Day trading demands access to some of the most complex financial services and instruments in the marketplace. Day traders typically require:
Access to a trading desk
This is usually reserved for traders who work for larger institutions or those who manage large amounts of money. The trading or dealing desk provides these traders with instantaneous order executions, which are particularly important when sharp price movements occur. For example, when an acquisition is announced, day traders looking at merger arbitrage can place their orders before the rest of the market is able to take advantage of the price differential.
Multiple news sources
News provides the majority of opportunities from which day traders capitalize, so it is imperative to be the first to know when something significant happens. The typical trading room has access to the multiple leading newswires, constant coverage from news organizations, and software that constantly analyzes news sources for important stories.
Trading software is an expensive necessity for most day traders. Those who rely on technical indicators or swing trades rely more on software than on news. This software may be characterized by the following:
- Automatic pattern recognition: This means that the trading program identifies technical indicators like flags and channels, or more complex indicators such as Elliott Wave patterns.
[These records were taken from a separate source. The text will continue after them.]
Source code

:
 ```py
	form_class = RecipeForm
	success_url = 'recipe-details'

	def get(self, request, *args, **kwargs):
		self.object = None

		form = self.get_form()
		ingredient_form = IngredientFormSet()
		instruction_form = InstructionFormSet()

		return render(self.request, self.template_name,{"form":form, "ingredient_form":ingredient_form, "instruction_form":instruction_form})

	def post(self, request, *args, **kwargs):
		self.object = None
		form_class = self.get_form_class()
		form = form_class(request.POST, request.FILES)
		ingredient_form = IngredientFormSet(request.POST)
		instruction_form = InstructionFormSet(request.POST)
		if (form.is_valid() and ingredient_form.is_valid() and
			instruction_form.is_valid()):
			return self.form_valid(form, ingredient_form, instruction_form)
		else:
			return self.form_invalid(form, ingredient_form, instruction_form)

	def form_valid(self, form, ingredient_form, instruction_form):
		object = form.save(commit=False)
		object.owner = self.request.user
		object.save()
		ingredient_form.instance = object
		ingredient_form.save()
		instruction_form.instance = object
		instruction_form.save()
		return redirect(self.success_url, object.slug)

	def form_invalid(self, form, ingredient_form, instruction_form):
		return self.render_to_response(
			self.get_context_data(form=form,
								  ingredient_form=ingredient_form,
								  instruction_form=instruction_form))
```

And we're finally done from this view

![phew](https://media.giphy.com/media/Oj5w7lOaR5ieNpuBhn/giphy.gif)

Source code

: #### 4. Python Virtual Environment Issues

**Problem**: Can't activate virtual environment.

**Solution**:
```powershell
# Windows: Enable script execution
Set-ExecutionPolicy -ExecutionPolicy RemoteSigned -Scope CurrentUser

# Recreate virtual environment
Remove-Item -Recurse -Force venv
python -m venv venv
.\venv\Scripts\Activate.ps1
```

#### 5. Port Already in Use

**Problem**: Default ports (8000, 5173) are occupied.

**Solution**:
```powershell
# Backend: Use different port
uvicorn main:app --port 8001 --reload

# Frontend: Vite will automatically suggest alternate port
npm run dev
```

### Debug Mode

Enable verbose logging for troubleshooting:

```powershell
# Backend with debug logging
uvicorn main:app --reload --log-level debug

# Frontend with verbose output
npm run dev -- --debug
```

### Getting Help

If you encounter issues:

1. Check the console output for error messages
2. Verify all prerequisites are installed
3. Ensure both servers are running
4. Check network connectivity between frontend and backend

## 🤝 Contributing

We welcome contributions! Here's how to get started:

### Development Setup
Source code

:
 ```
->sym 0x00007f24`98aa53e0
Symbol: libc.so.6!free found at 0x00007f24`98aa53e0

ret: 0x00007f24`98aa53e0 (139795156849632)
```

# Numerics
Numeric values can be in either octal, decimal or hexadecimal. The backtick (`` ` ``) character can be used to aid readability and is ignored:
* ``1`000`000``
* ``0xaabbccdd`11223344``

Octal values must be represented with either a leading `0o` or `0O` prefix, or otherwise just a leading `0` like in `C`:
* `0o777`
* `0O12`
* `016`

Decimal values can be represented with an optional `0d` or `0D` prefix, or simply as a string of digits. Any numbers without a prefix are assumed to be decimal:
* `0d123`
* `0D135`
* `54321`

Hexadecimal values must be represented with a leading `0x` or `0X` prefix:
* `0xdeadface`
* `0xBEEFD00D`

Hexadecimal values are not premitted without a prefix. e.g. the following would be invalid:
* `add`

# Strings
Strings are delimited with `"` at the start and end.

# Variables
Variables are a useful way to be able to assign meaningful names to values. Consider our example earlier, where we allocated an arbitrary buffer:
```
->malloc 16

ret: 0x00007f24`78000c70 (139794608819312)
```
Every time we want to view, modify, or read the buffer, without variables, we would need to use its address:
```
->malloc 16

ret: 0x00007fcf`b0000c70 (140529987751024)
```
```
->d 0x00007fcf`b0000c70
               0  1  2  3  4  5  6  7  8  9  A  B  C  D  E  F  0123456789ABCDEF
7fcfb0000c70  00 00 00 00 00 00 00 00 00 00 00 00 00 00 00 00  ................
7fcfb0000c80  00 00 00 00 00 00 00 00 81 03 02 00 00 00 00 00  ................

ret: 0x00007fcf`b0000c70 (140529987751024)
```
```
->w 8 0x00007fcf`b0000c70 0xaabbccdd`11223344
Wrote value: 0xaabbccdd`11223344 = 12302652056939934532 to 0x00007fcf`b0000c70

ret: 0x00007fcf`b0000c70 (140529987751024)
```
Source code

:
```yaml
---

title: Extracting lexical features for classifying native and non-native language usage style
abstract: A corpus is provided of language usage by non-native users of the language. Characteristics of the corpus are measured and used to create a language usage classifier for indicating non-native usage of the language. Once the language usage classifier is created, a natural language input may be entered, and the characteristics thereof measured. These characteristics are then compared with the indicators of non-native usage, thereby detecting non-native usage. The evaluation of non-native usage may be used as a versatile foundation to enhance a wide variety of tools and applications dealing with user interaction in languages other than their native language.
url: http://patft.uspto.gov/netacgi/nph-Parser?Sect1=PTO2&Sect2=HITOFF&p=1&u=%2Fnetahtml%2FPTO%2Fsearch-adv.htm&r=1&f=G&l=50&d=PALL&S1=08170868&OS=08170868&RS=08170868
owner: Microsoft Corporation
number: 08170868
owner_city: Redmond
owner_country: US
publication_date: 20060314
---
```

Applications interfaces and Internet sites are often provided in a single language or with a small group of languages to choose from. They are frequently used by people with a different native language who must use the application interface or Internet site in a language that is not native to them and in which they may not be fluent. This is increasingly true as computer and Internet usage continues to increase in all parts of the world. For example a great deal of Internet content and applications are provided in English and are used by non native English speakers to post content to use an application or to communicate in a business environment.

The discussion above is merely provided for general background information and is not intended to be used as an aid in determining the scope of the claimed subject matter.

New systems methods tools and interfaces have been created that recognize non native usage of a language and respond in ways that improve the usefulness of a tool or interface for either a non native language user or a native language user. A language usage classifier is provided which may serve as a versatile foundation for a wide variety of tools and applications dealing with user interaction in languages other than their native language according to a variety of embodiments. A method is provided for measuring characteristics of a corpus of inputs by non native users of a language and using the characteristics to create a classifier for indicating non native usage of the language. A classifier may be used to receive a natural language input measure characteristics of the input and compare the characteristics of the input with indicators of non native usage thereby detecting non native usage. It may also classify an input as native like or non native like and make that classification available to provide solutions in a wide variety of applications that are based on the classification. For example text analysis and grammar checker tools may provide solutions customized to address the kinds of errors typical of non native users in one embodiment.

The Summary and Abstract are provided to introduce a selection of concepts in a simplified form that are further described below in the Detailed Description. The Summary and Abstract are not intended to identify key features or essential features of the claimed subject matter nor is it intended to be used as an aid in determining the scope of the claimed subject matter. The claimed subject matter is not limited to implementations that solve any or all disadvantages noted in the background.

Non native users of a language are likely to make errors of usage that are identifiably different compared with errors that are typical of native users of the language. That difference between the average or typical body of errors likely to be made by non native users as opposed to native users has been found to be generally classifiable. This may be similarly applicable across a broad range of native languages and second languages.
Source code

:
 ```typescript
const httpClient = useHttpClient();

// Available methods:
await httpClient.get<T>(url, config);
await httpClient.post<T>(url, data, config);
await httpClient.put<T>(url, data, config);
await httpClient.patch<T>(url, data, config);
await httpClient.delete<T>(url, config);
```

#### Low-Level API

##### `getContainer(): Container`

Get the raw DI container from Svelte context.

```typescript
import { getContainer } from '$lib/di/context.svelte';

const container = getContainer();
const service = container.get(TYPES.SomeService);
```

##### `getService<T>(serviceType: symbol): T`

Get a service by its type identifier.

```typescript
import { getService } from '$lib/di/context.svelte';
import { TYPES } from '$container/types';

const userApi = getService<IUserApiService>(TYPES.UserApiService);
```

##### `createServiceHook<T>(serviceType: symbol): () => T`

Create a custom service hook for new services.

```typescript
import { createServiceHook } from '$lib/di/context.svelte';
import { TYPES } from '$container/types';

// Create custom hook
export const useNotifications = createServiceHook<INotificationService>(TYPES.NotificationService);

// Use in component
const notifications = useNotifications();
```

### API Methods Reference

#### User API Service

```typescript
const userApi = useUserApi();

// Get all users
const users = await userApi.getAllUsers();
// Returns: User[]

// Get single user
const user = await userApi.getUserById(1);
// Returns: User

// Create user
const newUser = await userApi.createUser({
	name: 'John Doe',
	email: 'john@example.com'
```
- Genetic and neural applications:These are programs that use neural networks and genetic algorithms to perfect trading systems to make more accurate predictions of future price movements.
- Broker integration: Some of these applications even interface directly with the brokerage, which allows for instantaneous and even automatic execution of trades. This is helpful for eliminating emotion from trading and improving execution times.
- Backtesting: This allows traders to look at how a certain strategy would have performed in the past to predict more accurately how it will perform in the future. Keep in mind that past performance is not always indicative of future results.
Combined, these tools provide traders with an edge over the rest of the marketplace. It is easy to see why, without them, so many inexperienced traders lose money. Additionally, other elements that influence a day trader’s earnings potential are the market in which they trade, how much capital they have, and how much time they are willing to devote.